Découvrez nos réseaux sociaux
Actualités

COVID-19 : Découverte d'un nouveau talon d'Achille du virus

Actualité publiée il y a 3 années 7 mois 2 semaines
Science
Une caractéristique du virus, un changement de cadre de lecture de l’ARN messager du virus, représente un nouveau talon d'Achille prometteur pour le développement de nouveaux traitements (Adobe Stock 330686823)

C’est une caractéristique unique du génome du coronavirus SRAS-CoV-2 indispensable à la synthèse des protéines dont le virus a besoin pour survivre et se répliquer dans la cellule infectée. Cette caractéristique, un changement de cadre de lecture de l’ARN messager du virus, représente un nouveau talon d'Achille prometteur, conclut cette équipe de virologues et de généticiens de l’École polytechnique fédérale de Zurich (ETH) : bloquer ce décalage de lecture pourrait également bloquer la réplication virale. Des travaux passionnants, qui viennent d’être publiés dans la revue Science.  

 

Les virus ont besoin des ressources de la cellule infectée pour se répliquer, une étude récente a très précisément décrypté la stratégie d’infection utilisée par le SARS-CoV-2. Une étape essentielle du cycle de vie viral est la production de nouvelles protéines virales basées sur les instructions du génome de l'ARN viral. Pour produire les protéines virales dont il a besoin pour se répliquer, le virus doit détourner la propre machine de synthèse des protéines de la cellule, appelée ribosome.

Un décalage de cadre ribosomique qui ouvre une fenêtre de vulnérabilité

En l'absence d'infection virale, le ribosome se déplace le long de l'ARN selon des étapes bien définies, lisant trois lettres d'ARN à la fois. Ce code à trois lettres définit l'acide aminé correspondant qui est attaché à la protéine en croissance. Il n'arrive presque jamais que le ribosome dérape d'une ou de deux lettres d'ARN en avant ou en arrière au lieu de suivre ces étapes régulières de trois lettres. Lorsqu'un tel glissement du ribosome se produit, on l'appelle cela « un décalage de cadre de lecture » et cela conduit à une lecture incorrecte du code génétique.

 

Le décalage du cadre ne se produit presque jamais dans nos cellules. Cela conduirait à des protéines cellulaires dysfonctionnelles. Cependant, les coronavirus dépendent d’un tel décalage pour réguler les niveaux de protéines virales. Par exemple, SARS-CoV-2 - le virus qui cause le COVID-19 - dépend de manière critique d’un décalage de cadre de lecture favorisé par un repli inhabituel et complexe de l'ARN viral.

Empêcher ce décalage ribosomique essentiel pour le virus pourrait permettre de lutter contre l'infection.

Cependant, jusqu'à présent, les scientifiques ne disposaient d’aucune information sur la façon dont l'ARN viral interagit avec le ribosome pour favoriser ce décalage du cadre de lecture.

_CONSIGNE 1:_
Dans l'article sur le SARS-CoV-2, combien de lettres d'ARN le ribosome lit-il à la fois en l'absence d'infection virale ?
_CONSIGNE 2:_
Écrivez la suite de l'article sur le SARS-CoV-2 à partir de sa dernière phrase.
Le matériel présenté plus bas provient d'une autre source que l'article sur le SARS-CoV-2.

_MATÉRIEL D'ÉTUDE:_
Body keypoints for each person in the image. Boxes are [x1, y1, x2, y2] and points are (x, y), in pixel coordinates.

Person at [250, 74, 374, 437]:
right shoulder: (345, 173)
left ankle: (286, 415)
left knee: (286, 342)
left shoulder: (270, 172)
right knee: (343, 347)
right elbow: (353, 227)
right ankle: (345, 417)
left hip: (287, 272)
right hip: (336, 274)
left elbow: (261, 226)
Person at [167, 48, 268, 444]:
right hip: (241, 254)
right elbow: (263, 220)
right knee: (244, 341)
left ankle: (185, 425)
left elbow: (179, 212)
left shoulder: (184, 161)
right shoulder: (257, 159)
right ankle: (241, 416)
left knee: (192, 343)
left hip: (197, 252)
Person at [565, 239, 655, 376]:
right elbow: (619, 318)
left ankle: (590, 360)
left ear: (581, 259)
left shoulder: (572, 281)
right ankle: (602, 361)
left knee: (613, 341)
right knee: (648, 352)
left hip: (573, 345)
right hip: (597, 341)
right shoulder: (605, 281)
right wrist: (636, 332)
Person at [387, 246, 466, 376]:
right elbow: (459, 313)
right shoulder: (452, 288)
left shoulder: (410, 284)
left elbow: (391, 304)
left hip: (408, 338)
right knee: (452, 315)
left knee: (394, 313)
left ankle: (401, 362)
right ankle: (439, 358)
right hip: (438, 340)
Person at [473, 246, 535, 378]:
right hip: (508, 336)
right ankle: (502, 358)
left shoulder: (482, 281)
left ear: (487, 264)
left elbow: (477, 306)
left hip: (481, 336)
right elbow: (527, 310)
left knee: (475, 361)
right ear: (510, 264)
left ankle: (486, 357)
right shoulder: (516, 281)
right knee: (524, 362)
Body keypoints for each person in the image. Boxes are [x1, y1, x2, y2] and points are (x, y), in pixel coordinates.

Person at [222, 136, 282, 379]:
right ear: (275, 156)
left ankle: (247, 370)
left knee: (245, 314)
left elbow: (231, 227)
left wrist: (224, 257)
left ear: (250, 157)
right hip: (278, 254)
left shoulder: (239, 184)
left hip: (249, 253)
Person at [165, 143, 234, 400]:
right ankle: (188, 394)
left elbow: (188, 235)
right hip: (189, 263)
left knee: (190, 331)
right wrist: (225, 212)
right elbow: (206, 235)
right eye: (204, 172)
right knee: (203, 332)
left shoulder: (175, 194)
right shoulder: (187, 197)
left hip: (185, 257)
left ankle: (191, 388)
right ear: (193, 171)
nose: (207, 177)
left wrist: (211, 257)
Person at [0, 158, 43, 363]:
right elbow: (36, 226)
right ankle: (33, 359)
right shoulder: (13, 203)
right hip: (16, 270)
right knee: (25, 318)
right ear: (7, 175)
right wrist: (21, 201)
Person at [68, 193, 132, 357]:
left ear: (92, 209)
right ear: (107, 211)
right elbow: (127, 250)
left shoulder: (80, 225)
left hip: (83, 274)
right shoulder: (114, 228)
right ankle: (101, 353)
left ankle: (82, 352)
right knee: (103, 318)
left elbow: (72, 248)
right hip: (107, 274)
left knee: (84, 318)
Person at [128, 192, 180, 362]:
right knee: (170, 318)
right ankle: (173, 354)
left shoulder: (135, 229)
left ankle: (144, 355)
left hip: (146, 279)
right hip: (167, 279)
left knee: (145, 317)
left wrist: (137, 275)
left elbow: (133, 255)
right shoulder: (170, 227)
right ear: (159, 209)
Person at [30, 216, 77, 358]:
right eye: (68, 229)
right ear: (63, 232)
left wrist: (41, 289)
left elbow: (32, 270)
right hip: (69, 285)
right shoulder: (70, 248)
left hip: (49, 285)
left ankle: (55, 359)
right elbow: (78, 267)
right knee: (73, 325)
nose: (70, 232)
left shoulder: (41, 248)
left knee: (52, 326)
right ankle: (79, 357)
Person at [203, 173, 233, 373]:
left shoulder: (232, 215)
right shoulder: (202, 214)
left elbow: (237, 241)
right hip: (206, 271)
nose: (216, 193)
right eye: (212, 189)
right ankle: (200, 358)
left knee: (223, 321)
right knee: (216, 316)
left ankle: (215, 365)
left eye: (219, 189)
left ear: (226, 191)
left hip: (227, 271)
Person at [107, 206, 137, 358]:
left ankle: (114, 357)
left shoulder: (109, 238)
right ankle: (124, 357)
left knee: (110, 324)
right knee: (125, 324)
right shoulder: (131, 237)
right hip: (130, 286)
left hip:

_RÉPONSE 1:_
Trois lettres d'ARN à la fois.

_RÉPONSE 2:_
 

Le décryptage de ce processus essentiel pour la réplication du coronavirus, effectué par l’équipe de l’ETH Zurich révèle ainsi les interactions entre le génome viral et le ribosome lors du décalage du cadre de lecture. À l'aide d'expériences biochimiques sophistiquées, les chercheurs parviennent ici à capturer -visuellement- le ribosome sur le site de décalage de cadre du génome du SRAS-CoV-2. Ils parviennent ensuite à étudier ce complexe moléculaire par cryomicroscopie électronique. La recherche apporte ainsi une description moléculaire du processus avec une précision extrême. Ce décryptage révèle que cet événement de décalage ribosomique amène la machinerie à adopter une conformation spécifique.

 

Une cible possible pour le développement de nouveaux antiviraux : la dépendance du SRAS-CoV-2 à cet événement de décalage de cadre ribosomique pourrait en effet être utilisée pour développer des médicaments antiviraux. Plusieurs composés sont déjà documentés comme capables d'inhiber ce décalage de cadre spécifique aux coronavirus, et cette étude vient également confirmer l’efficacité possible de ces composés sur les niveaux de SRAS-CoV-2 dans les cellules infectées : 2 composés testés permettent ici de réduire la réplication virale par 3 à 4 sans être toxiques pour les cellules traitées.

 

Il reste à accroître l’efficacité de ces composés, pas assez puissants pour être thérapeutiques, mais suffisamment pour démontrer que l'inhibition du décalage de cadre ribosomique est une option thérapeutique prometteuse. De plus, alors que tous les coronavirus dépendent de ce mécanisme de décalage de cadre, un médicament qui ciblerait de manière puissante ce processus pourrait probablement traiter toutes les infections à coronavirus.